### WORK ORDER
In the lines below, look for "none". Copy each line where it appears.

### SOURCE MATERIAL

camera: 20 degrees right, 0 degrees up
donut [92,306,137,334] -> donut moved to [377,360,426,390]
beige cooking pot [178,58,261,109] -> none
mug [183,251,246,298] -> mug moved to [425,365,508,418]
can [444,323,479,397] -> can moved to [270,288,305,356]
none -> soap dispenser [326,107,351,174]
* * *
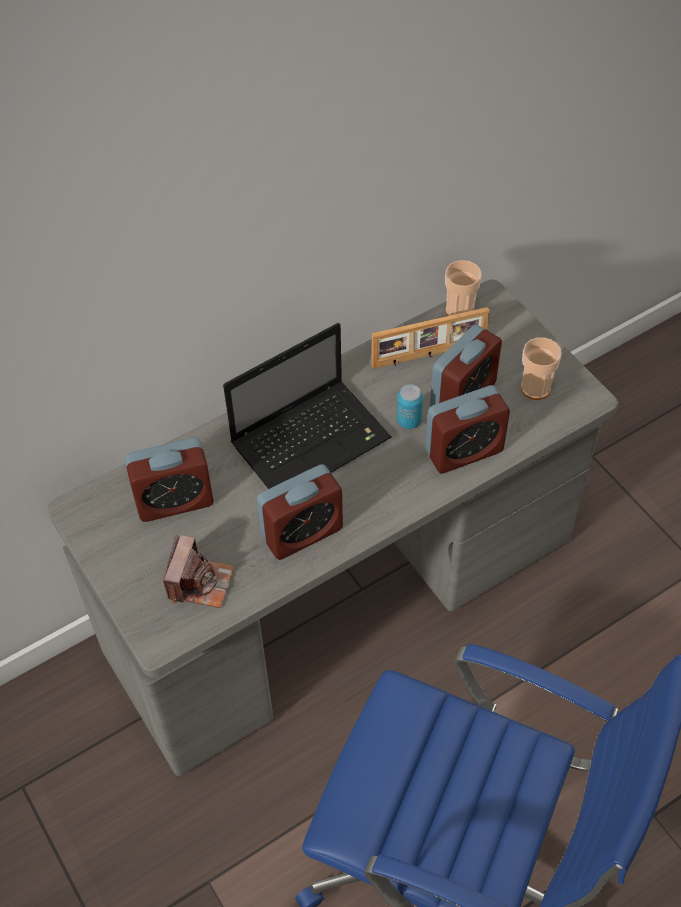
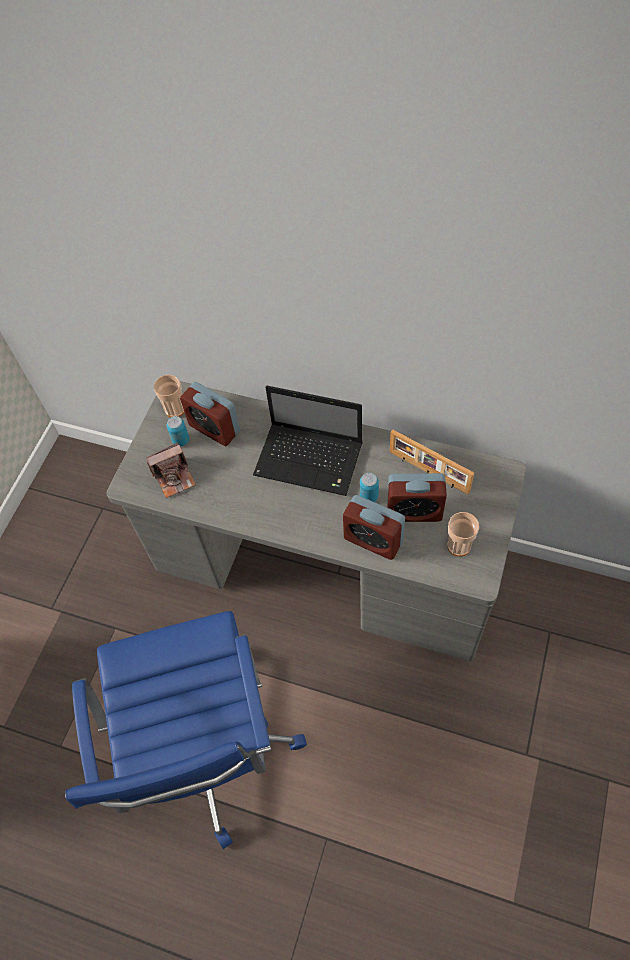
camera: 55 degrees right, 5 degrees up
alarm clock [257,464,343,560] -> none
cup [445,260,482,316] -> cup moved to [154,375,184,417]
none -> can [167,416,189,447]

### FINAL ANSWER
beige cooking pot [178,58,261,109] -> none
none -> soap dispenser [326,107,351,174]
alarm clock [257,464,343,560] -> none
none -> can [167,416,189,447]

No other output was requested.